◆ Activity ◆
In the data below, find the line that contains "ข้อปฏิบัติเมื่อลืมรับประทานยา P" and the line that contains "ห้ามใช้ในผู้มี". Copy both, plus every line between them, exactly.

(Saved data entries)
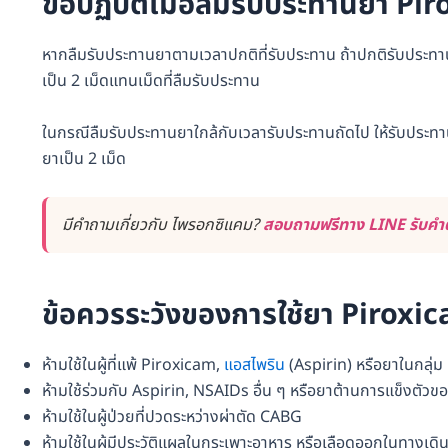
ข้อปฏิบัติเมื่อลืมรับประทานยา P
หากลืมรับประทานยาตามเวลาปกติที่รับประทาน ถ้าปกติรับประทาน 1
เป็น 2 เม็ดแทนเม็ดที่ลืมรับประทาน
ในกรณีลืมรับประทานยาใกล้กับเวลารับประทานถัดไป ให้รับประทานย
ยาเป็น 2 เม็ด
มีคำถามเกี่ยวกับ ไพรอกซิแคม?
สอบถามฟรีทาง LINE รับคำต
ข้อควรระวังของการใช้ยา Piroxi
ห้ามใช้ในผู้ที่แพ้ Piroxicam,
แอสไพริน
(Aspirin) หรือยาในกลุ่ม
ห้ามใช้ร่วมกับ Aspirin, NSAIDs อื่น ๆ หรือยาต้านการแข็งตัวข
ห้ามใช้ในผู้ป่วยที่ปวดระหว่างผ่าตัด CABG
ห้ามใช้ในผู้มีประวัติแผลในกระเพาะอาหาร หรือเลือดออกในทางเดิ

---

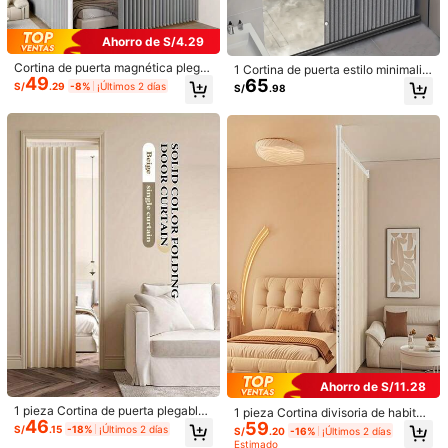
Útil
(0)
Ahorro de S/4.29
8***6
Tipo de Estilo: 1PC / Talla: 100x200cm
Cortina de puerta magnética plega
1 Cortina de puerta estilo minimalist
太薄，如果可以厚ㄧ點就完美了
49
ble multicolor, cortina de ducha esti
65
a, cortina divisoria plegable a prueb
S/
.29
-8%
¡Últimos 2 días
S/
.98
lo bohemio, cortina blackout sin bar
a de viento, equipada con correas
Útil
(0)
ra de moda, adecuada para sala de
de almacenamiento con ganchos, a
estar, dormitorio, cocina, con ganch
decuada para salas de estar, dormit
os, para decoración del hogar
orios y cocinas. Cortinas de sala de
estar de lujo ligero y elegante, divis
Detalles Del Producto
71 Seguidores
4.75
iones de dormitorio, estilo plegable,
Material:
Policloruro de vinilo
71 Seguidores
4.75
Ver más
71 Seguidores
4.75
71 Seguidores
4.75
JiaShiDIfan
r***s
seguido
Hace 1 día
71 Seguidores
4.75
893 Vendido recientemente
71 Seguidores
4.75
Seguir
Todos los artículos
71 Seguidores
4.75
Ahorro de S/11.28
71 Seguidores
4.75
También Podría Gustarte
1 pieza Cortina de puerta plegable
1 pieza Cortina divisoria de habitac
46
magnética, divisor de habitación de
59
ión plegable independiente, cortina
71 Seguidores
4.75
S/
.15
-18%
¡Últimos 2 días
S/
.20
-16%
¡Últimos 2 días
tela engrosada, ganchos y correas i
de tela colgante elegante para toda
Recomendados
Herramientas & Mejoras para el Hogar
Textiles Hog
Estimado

◆ Exercise response ◆
ข้อปฏิบัติเมื่อลืมรับประทานยา P
หากลืมรับประทานยาตามเวลาปกติที่รับประทาน ถ้าปกติรับประทาน 1
เป็น 2 เม็ดแทนเม็ดที่ลืมรับประทาน
ในกรณีลืมรับประทานยาใกล้กับเวลารับประทานถัดไป ให้รับประทานย
ยาเป็น 2 เม็ด
มีคำถามเกี่ยวกับ ไพรอกซิแคม?
สอบถามฟรีทาง LINE รับคำต
ข้อควรระวังของการใช้ยา Piroxi
ห้ามใช้ในผู้ที่แพ้ Piroxicam,
แอสไพริน
(Aspirin) หรือยาในกลุ่ม
ห้ามใช้ร่วมกับ Aspirin, NSAIDs อื่น ๆ หรือยาต้านการแข็งตัวข
ห้ามใช้ในผู้ป่วยที่ปวดระหว่างผ่าตัด CABG
ห้ามใช้ในผู้มีประวัติแผลในกระเพาะอาหาร หรือเลือดออกในทางเดิ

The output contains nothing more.